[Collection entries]
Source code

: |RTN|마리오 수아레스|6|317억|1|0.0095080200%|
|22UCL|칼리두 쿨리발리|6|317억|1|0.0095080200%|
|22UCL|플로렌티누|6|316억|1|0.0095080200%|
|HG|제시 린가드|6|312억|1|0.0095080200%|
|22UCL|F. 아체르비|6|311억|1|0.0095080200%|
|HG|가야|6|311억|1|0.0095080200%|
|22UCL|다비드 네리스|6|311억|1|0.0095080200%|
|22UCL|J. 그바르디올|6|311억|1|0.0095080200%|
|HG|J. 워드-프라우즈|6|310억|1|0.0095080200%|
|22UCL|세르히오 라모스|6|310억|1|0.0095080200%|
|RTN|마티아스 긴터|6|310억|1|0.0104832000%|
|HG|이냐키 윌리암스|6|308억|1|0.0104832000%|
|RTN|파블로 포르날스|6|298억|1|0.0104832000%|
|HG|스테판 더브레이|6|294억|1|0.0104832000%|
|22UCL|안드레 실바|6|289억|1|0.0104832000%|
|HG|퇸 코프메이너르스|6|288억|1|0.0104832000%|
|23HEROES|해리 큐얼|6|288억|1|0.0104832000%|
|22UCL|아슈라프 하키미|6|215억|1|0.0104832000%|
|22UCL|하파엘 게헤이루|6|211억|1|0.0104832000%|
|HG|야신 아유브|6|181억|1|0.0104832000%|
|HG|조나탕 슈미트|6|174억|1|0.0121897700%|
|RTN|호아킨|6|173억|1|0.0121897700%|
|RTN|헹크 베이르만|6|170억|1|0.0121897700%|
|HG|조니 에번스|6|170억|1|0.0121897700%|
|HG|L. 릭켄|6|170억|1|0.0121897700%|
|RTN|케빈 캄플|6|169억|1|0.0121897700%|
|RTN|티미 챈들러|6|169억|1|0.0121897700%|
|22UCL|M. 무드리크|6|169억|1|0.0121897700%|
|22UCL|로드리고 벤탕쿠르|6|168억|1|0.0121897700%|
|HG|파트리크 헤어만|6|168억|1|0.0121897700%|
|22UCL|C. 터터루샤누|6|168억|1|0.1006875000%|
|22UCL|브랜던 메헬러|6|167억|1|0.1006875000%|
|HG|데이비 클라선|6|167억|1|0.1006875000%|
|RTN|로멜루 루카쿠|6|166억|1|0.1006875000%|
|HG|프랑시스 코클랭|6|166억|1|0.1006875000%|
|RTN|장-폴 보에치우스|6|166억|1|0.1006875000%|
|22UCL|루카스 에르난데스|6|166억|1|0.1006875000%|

Task objective: Can you repeat all of these items character for character, line by line, without changing anything?

Completed task:
Source code

: |RTN|마리오 수아레스|6|317억|1|0.0095080200%|
|22UCL|칼리두 쿨리발리|6|317억|1|0.0095080200%|
|22UCL|플로렌티누|6|316억|1|0.0095080200%|
|HG|제시 린가드|6|312억|1|0.0095080200%|
|22UCL|F. 아체르비|6|311억|1|0.0095080200%|
|HG|가야|6|311억|1|0.0095080200%|
|22UCL|다비드 네리스|6|311억|1|0.0095080200%|
|22UCL|J. 그바르디올|6|311억|1|0.0095080200%|
|HG|J. 워드-프라우즈|6|310억|1|0.0095080200%|
|22UCL|세르히오 라모스|6|310억|1|0.0095080200%|
|RTN|마티아스 긴터|6|310억|1|0.0104832000%|
|HG|이냐키 윌리암스|6|308억|1|0.0104832000%|
|RTN|파블로 포르날스|6|298억|1|0.0104832000%|
|HG|스테판 더브레이|6|294억|1|0.0104832000%|
|22UCL|안드레 실바|6|289억|1|0.0104832000%|
|HG|퇸 코프메이너르스|6|288억|1|0.0104832000%|
|23HEROES|해리 큐얼|6|288억|1|0.0104832000%|
|22UCL|아슈라프 하키미|6|215억|1|0.0104832000%|
|22UCL|하파엘 게헤이루|6|211억|1|0.0104832000%|
|HG|야신 아유브|6|181억|1|0.0104832000%|
|HG|조나탕 슈미트|6|174억|1|0.0121897700%|
|RTN|호아킨|6|173억|1|0.0121897700%|
|RTN|헹크 베이르만|6|170억|1|0.0121897700%|
|HG|조니 에번스|6|170억|1|0.0121897700%|
|HG|L. 릭켄|6|170억|1|0.0121897700%|
|RTN|케빈 캄플|6|169억|1|0.0121897700%|
|RTN|티미 챈들러|6|169억|1|0.0121897700%|
|22UCL|M. 무드리크|6|169억|1|0.0121897700%|
|22UCL|로드리고 벤탕쿠르|6|168억|1|0.0121897700%|
|HG|파트리크 헤어만|6|168억|1|0.0121897700%|
|22UCL|C. 터터루샤누|6|168억|1|0.1006875000%|
|22UCL|브랜던 메헬러|6|167억|1|0.1006875000%|
|HG|데이비 클라선|6|167억|1|0.1006875000%|
|RTN|로멜루 루카쿠|6|166억|1|0.1006875000%|
|HG|프랑시스 코클랭|6|166억|1|0.1006875000%|
|RTN|장-폴 보에치우스|6|166억|1|0.1006875000%|
|22UCL|루카스 에르난데스|6|166억|1|0.1006875000%|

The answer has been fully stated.